One of your previous speakers said that the passport to success is a strong agricultural economy and I agree with that totally. Most of Africa relies on subsistence farming. If we could get just a small improvement in subsistence farming, we would go a long way to eliminating hunger.
Roger Hearing:
Thanks Pamela. Let me read an e-mail we've received from Saba in Ethopia: The problems of drought and famine cannot be solved unless developed countries extend a helping hands. The problem of famine has never been addressed properly. The West must understand that poverty is the main cause of many global problems and not just in the Third World.
Roger Hearing:
The thing there seems to be poverty and the necessity - whether through micro loans or working at the micro economic level - of trying to overcome things in that way. Can the WFP help in that?
James T Morris:
Sure. I come back to my basic premise that the best way for poverty to be moderated is for more people to be educated and to be prepared to compete and be productive and lead more enlightened lives. I think the opportunity to feed children through school is the best way to get at this.
But the last two callers and their comments about the value of very small farmers and the need for micro credit etc. is right on target. We need to do a better job of sharing information around the world. How we do that - well agricultural extension systems need to be in place around the world to serve very small farmers and I agree with the points that were made.
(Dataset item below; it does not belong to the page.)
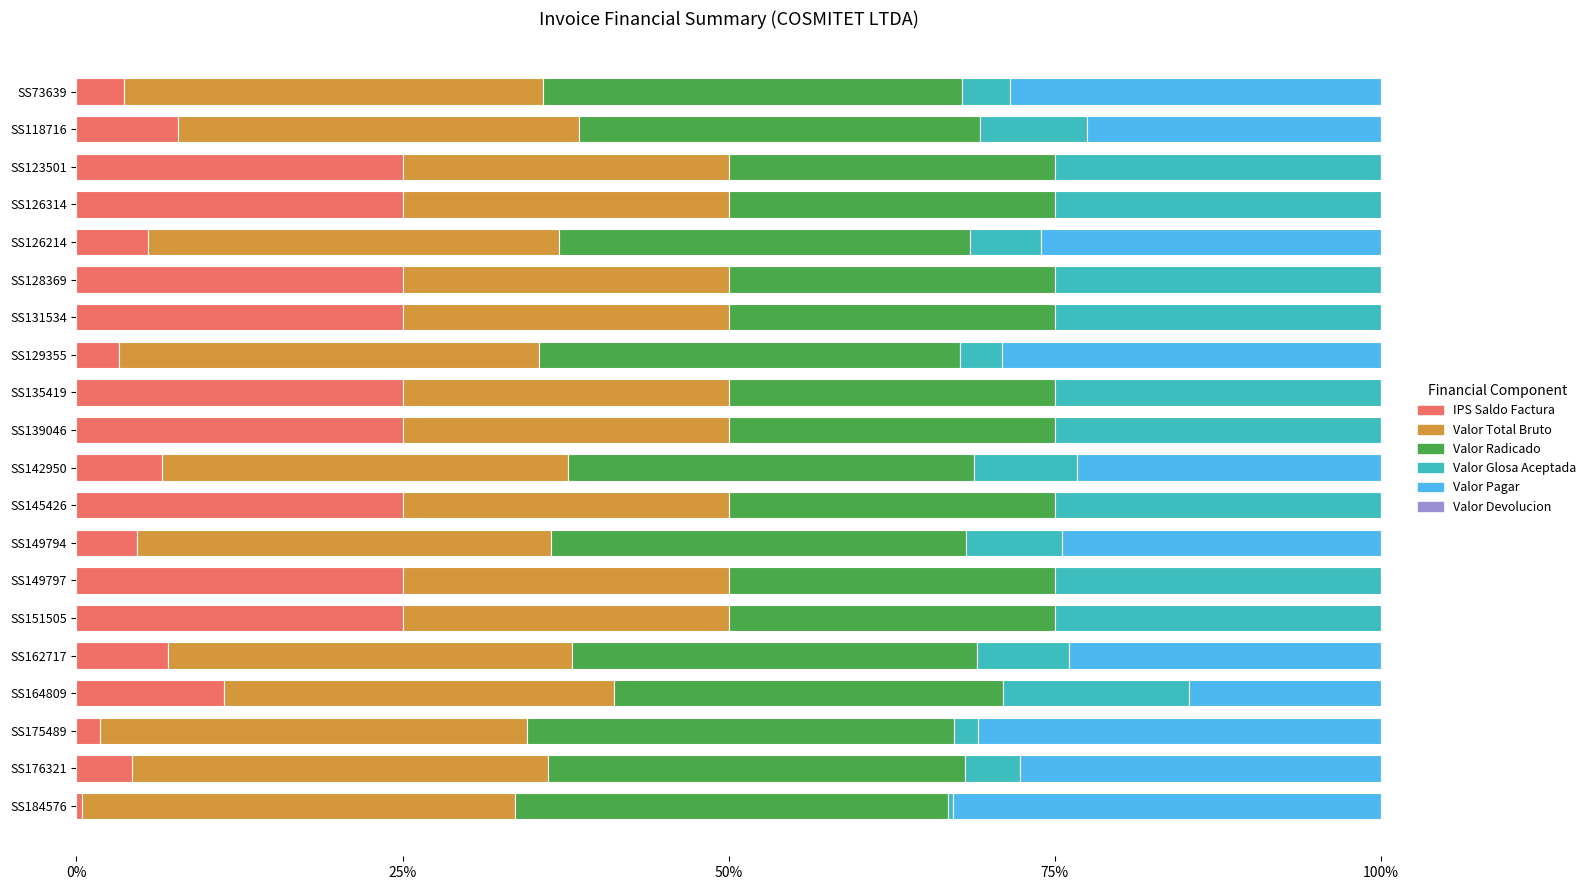

What is the total value across all series at SS151505?

100.0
But I can't overstate the importance of the investment in education. An educated child is substantially more productive - be it in agriculture or whatever the sector of the economy is - than a child that's not educated.
Roger Hearing:
Pamela Meggitt are you impressed by what you hear there? On the ground where you are in Swaziland, is it possible to do the kind of things you want to do?
Pamela Meggitt:
Yes, it's possible but regrettably most governments want to put their money into big projects. If you put your money into a multi-million dollar thing that's much easier to manage than say a hundred, thirty or forty thousand dollar ones. That's the problem.
Roger Hearing:
So it's a matter of small things being actually better but not as attractive.
Pamela Meggitt:
Yes that's correct. On the problem of education, I totally agree with that. But the problem is that famine also increases the lack of education because in those countries, there is at least a small school fee payable and of course if there is any money it's got to go first into feeding and what hasn't been mentioned is the impact of HIV/Aids.
Roger Hearing:
HIV/Aids is a big factor in all this. It is not perhaps unrelated that this drought is happening in southern Africa which is already weakened by HIV.
James T Morris:
Southern Africa has had maybe 40 million who have contracted Aids and half that many people have died. A huge number - many millions of children are infected with Aids. There are some places where Aids has wiped out parents and the number of children that have come into extended families have just put huge burdens on the system. Where we used to provide a normal package of food for a family of five - it's now a family of seven. The impact of HIV/Aids on these economies is enormous.
Roger Hearing:
And something that's very hard to do much about at this stage?
James T Morris:
Well obviously if people are hungry and starving, their more prone to contract Aids, or cholera or malaria.
Roger Hearing:
Well that's it for today. My thanks to James Morris and thanks indeed to everyone who called in today.